- Date: 12–18 October
- Edition: 1st
- Surface: Clay
- Location: Corrientes, Argentina

Champions

Singles
- Máximo González

Doubles
- Julio Peralta / Horacio Zeballos
| Corrientes Challenger |

= 2015 Corrientes Challenger =

Argentinian tennis tournament

The 2015 Corrientes Challenger was a professional tennis tournament played on clay courts. It was the inaugural edition of the tournament which was part of the 2015 ATP Challenger Tour. It took place in Corrientes, Argentina between 12 and 18 October 2015.

==Singles main-draw entrants==

===Seeds===

| Country | Player | Rank^{1} | Seed |
|---|---|---|---|
| ARG | Diego Schwartzman | 77 | 1 |
| ARG | Guido Pella | 77 | 2 |
| ARG | Facundo Argüello | 119 | 3 |
| BEL | Kimmer Coppejans | 136 | 4 |
| ARG | Facundo Bagnis | 147 | 5 |
| ARG | Horacio Zeballos | 149 | 6 |
| ARG | Carlos Berlocq | 151 | 7 |
| ARG | Máximo González | 154 | 8 |

- ^{1} Rankings are as of October 12, 2015.

────────────────────────────────────────

▸ Work to be completed:
Using the tournament article, explain why the event's edition is listed as "1st".

▸ Given information:
────────────────────────────────────────

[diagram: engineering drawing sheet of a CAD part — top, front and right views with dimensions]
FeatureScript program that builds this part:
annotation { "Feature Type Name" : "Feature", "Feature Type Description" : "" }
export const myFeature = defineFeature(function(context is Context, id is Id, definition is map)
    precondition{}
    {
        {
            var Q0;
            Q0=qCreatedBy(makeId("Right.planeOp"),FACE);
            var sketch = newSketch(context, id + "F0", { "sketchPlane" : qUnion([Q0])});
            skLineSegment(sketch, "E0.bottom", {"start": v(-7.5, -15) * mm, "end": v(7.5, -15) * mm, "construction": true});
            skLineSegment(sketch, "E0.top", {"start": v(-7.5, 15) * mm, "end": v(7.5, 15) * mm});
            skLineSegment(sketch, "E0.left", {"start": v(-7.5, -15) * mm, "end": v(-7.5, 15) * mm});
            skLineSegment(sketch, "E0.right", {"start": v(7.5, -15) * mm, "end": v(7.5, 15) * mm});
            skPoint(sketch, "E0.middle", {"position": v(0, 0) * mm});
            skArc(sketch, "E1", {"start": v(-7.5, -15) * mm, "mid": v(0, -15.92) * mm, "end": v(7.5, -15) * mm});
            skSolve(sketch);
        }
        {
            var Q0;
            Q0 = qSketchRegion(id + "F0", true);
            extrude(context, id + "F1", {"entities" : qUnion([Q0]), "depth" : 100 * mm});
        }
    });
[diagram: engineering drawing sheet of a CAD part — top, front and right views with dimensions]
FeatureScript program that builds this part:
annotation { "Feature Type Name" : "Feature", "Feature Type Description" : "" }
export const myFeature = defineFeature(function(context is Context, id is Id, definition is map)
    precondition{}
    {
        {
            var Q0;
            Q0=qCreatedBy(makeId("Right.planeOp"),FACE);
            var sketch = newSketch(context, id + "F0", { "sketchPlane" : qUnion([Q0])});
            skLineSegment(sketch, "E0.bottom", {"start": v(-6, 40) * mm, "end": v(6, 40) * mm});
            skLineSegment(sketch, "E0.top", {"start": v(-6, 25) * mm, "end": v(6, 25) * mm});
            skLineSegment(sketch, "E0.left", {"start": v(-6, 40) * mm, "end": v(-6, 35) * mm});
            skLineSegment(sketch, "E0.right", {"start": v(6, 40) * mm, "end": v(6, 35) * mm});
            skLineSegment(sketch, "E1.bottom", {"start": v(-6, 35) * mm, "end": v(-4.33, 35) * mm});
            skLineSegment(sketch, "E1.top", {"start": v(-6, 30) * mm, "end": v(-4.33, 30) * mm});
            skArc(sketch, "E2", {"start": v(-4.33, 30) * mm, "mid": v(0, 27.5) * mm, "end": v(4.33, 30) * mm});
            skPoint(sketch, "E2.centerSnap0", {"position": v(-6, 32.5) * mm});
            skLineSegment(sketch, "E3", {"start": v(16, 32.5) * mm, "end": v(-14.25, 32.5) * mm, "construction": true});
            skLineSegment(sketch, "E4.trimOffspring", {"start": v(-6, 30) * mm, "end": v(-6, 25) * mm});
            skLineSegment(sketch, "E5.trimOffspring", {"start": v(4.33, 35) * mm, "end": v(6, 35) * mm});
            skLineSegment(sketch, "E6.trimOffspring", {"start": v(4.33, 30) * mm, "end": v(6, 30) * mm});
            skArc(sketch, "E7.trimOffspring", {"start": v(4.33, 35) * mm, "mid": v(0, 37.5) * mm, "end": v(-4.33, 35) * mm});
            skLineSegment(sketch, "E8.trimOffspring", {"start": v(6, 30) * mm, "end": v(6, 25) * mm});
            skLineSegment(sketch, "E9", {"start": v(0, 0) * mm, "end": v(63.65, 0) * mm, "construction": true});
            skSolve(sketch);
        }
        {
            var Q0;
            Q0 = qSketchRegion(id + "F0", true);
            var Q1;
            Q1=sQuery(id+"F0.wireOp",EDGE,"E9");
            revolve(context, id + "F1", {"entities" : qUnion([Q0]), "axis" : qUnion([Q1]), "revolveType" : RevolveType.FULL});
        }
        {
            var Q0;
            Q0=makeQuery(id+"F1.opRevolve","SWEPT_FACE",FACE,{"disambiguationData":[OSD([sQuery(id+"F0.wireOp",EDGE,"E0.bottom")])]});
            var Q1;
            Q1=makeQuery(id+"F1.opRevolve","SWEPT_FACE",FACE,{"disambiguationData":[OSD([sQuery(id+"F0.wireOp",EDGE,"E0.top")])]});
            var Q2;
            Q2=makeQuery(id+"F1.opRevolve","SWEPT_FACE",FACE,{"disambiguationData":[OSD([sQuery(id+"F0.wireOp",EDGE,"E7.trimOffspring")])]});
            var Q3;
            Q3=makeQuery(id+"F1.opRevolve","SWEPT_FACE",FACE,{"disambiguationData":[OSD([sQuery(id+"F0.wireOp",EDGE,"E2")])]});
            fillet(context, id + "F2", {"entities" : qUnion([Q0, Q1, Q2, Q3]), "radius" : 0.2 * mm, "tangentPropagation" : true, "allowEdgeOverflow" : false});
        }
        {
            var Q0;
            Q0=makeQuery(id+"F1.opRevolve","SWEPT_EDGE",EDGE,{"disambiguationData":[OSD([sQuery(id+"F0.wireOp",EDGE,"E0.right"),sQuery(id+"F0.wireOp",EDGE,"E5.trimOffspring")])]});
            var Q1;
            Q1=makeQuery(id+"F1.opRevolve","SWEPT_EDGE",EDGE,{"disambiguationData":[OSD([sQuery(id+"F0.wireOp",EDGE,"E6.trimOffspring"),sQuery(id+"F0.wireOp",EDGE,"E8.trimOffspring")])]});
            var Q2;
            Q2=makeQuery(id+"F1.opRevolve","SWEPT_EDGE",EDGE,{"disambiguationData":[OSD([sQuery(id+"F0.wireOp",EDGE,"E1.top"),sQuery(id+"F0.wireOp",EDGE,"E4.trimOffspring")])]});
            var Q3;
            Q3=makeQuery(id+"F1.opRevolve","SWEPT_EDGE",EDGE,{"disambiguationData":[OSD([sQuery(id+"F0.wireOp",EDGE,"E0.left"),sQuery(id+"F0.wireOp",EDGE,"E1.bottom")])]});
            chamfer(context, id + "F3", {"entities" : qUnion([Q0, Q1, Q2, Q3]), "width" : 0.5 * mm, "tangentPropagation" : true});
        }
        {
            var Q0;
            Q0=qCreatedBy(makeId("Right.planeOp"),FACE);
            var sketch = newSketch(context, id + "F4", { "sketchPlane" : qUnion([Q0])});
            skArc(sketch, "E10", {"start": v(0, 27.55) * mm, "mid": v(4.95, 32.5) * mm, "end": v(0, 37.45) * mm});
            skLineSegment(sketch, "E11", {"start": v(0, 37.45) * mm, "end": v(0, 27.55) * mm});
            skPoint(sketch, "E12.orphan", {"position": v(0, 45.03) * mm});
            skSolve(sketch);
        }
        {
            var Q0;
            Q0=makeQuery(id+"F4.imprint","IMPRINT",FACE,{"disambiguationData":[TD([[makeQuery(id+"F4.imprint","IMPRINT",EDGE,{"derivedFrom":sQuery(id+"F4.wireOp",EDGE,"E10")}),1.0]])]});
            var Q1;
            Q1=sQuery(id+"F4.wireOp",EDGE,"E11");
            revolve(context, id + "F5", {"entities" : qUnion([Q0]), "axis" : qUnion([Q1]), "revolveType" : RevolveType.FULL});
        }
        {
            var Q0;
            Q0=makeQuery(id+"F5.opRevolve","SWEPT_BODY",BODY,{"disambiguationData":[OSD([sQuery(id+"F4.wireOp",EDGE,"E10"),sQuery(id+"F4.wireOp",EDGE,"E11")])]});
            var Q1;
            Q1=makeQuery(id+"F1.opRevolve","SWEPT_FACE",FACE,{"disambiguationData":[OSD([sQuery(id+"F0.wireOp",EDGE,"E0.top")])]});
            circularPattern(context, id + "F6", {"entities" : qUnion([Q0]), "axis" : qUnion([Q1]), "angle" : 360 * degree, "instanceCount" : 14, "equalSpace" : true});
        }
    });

────────────────────────────────────────

▸ Answer for the task:
The edition is listed as "1st" because the article states that the 2015 Corrientes Challenger was the inaugural edition of the tournament, which formed part of the 2015 ATP Challenger Tour.